Mazda was unable to figure out a way to make them compliant with federal rigmarole and both efficient enough and priced low enough to make them plausibly competitive in the U.S. market. To meet the federal requirements, efficiency would suffer - and the cost would go up. While people might pay $32k for an Audi diesel (or $54k for a Benz diesel) a $26k (or more) Mazda diesel is a much harder sell. Ditto the Honda i-DTEC diesel. Available in the UK and Western European countries. But not here.

Ask Chevy how many diesel-powered Cruzes they sell. The answer, Alex, is not many. Because they cost too much. And because it's a Chevy.

 

Meanwhile, in Europe, there are diesel-powered versions of practically every passenger car, from the humblest economy car all the way up to the highest-end cars (and SUVs, too). In Europe, diesels are not for-the-rich-only.

Here, they are.

Because of an out-of-control EPA and federal regulatory apparat that has imposed unreasonable - economically impossible to deal with - emissions rigmarole on diesel engines. If you have any doubt about this, ask yourself whether it's an emissions-free-for-all in Western European countries like Germany and France. Do you believe their governments allow soot-spewing stinkpots on the road?

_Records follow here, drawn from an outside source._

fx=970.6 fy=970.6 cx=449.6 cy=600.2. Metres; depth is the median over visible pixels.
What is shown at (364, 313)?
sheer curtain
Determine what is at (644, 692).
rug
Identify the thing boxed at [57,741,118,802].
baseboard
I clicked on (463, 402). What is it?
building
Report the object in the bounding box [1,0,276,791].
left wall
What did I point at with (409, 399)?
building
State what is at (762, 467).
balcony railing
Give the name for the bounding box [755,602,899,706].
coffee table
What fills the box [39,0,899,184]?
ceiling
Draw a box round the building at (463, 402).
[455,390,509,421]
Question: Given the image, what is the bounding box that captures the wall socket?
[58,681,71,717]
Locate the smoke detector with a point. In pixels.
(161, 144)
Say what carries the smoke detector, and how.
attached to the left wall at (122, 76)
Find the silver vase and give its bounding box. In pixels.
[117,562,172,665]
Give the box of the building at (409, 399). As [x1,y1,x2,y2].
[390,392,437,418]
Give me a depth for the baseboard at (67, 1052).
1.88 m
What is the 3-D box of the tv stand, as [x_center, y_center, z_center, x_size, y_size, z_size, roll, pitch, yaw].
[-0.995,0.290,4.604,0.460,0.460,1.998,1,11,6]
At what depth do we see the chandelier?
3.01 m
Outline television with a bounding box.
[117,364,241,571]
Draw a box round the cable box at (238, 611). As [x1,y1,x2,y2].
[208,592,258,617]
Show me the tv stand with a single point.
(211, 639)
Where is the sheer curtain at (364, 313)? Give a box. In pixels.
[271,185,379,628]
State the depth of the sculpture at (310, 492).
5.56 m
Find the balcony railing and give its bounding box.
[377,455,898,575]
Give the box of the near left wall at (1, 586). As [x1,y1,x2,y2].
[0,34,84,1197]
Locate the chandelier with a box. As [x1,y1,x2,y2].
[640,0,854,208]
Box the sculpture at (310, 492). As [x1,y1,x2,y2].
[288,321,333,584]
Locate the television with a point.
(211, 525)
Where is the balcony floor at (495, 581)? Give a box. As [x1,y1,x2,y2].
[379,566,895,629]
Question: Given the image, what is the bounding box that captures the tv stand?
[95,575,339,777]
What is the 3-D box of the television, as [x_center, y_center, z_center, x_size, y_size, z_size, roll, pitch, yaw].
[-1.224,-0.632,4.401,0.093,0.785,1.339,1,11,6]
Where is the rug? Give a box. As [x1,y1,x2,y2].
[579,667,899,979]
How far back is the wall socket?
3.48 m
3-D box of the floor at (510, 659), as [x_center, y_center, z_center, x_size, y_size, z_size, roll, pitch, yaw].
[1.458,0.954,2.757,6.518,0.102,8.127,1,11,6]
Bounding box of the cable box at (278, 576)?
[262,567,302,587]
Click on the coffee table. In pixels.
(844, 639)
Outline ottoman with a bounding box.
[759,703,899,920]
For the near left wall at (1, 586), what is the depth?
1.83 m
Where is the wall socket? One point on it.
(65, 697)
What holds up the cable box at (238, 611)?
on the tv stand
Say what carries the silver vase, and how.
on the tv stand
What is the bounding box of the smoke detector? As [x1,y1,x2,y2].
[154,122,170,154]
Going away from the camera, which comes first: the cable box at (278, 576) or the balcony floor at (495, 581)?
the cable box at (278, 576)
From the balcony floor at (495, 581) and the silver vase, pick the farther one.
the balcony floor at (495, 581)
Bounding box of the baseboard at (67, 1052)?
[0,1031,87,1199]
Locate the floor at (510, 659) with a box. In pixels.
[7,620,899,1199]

The problem is not that the diesels are "dirty." It is that the EPA is out-of-control. This anti-democratic bureaucracy, subject to no vote, accountable to no American citizen, simply decrees standards that must be complied with irrespective of cost - or benefit. And that is the nut of the problem here.

The people never had a say in this. No one ever empowered EPA to decide that a less-than-1-percent reduction in the overall output of oxides of nitrogen is worth whatever it costs to achieve compliance. EPA does not have to consider the economic impact of its fatwas. It simply issues fatwas - and leaves it up to the targeted industry to comply. Regardless of cost.

The American people get no say. They simply get to pay. The best they can do is "call their representative" - which is like calling a "customer service" line in Mumbai to complain about a defective toaster. Even Congress can do very little to rein in the EPA.

Because Congress has abdicated its legal obligation under the Constitution to pass laws. It has given to the EPA (and other federal "agencies") de facto authority to legislate. What else is it, after all, when the EPA can issue a regulatory fatwa that has the force of law, that must be complied with? This mess could be dealt with, if Congress would grow a pair. It need not even abolish the EPA (which would be like trying to abolish Kudzu in the South). However, it could actually pass a law to the effect that any diesel-powered passenger car that meets European emissions standards is automatically legal for sale in all 50 U.S. states.

Remember: European diesel emissions standards are not lax. They are in fact very strict. But they are different than EPA's loony standards. And it is the cost of complying with both the European and the U.S. standards that is keeping clean, high-efficiency diesels (some of which deliver 60 MPG or more) out of the U.S. market. There is no legitimate reason for that. EPA is run by maniacs, that's all. It's time to chain them to a wall in a nicely padded room.